Светлый фон

Вдобавок ко всему его мучила неудовлетворенность собой, какой-то внутренний кризис. Все чаще он задавался вопросом: имеет ли смысл деятельность, солидно именуемая идеологической работой, если люди, в сознание которых он пытался вложить высокие идеи, опустились до того, что стали швырять друг в друга камни, в сущности ничем не отличаясь от своих дальних сородичей — обезьян, пользующихся в аналогичных ситуациях кокосовыми орехами. Черт знает что! Бухнер против Хайнца, Шиншилла против Клейнода, Бартушек против Дипольда, даже его лучшие друзья Люттер и Хёльсфарт и те готовы друг другу глотку перегрызть. Но он останется человеком, и никакие вывихи, сбои, уродства будней не заставят его разувериться в великой идее социализма. В конце концов, так ли уж много значит локальная стычка из-за какого-то перепрофилирования в сравнении с той революцией, что происходит в сердцах и умах миллионов его соотечественников, в сравнении с исторически уникальной попыткой создать здесь, в этой части Германии, государство рабочих и крестьян?

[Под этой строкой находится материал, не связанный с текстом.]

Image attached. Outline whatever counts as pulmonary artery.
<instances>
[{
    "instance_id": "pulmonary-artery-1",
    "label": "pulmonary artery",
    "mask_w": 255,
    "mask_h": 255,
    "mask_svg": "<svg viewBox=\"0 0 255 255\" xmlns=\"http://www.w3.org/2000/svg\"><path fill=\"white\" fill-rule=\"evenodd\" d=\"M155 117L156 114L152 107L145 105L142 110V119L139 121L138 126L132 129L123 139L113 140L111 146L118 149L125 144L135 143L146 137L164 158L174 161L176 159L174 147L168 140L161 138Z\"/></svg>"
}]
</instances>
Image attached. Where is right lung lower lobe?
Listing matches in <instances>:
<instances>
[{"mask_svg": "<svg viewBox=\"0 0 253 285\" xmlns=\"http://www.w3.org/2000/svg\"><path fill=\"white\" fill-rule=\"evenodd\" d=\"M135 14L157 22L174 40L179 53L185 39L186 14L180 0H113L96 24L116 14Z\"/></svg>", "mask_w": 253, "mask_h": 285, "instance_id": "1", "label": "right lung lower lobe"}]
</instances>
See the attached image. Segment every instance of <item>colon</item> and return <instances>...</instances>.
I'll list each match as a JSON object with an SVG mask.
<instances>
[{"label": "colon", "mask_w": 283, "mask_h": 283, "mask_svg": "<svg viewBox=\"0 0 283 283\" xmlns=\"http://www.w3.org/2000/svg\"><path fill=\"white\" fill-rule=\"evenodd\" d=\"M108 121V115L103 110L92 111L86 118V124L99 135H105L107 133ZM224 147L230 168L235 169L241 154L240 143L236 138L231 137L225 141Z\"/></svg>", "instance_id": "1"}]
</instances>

Возможно, кто-то назвал бы Ахима идеалистом. Но сам он себя таковым не считал. Слишком часто сталкивался он со всякого рода гнусностями, возвращавшими его с неба на землю и напоминавшими, в каком мире он живет… На сей раз огорчения его были связаны с Ульрикой, против которой опять ополчилось школьное начальство. Сжав кулаки и стиснув зубы, Ахим стонал: «Ну откуда, откуда в этих чиновниках столько глупости? Почему дураки всегда берут верх над здравомыслящими людьми?!» Ульрика старалась его успокоить: «Не волнуйся, малыш. Я уже давно не та безответная овечка, какой была раньше. Жизнь меня тоже научила показывать зубы…»

Дела у Ульрики складывались и впрямь не лучшим образом. Еще не был забыт конфликт из-за слишком смелого разреза на юбке, как возник новый, по куда более серьезному поводу и на куда более высоком уровне, говоря конкретно — из-за национального гимна и со школьной инспекцией.

А началось все с мелочи, с производственного обучения.

По распоряжению новой, весьма идейной, заведующей школьной инспекцией, товарищ Лешер, школьным учителям независимо от их предмета вменялось в обязанность овладеть навыками слесарного и столярного труда, дабы, как она это объяснила, они лучше проникли в психику своих учеников — будущих рабочих.

Директор Ульрикиной школы, дисциплинированный, как солдат, а главное — жаждущий видеть свою школу лучшей по всем показателям, немедленно принял распоряжение начальства к исполнению и повелел своим сотрудникам пройти так называемый курс производственного обучения. И вот несчастные учителя, будто у них и без того мало самых немыслимых обязанностей, не имевших никакого отношения к их прямому делу — то бишь учить ребят наукам и растить из них порядочных людей, — стали собираться раз в неделю после занятий в школьной мастерской и приноравливаться к работе со столярными инструментами, которых отродясь в руках не держали. В наставники им был определен учитель труда, до недавних пор работавший плотником на стройке. Держался он чрезвычайно строго, запрещал во время работы разговаривать, точно имел дело не со взрослыми людьми, а со школьниками, и позволял себе даже покрикивать кое на кого.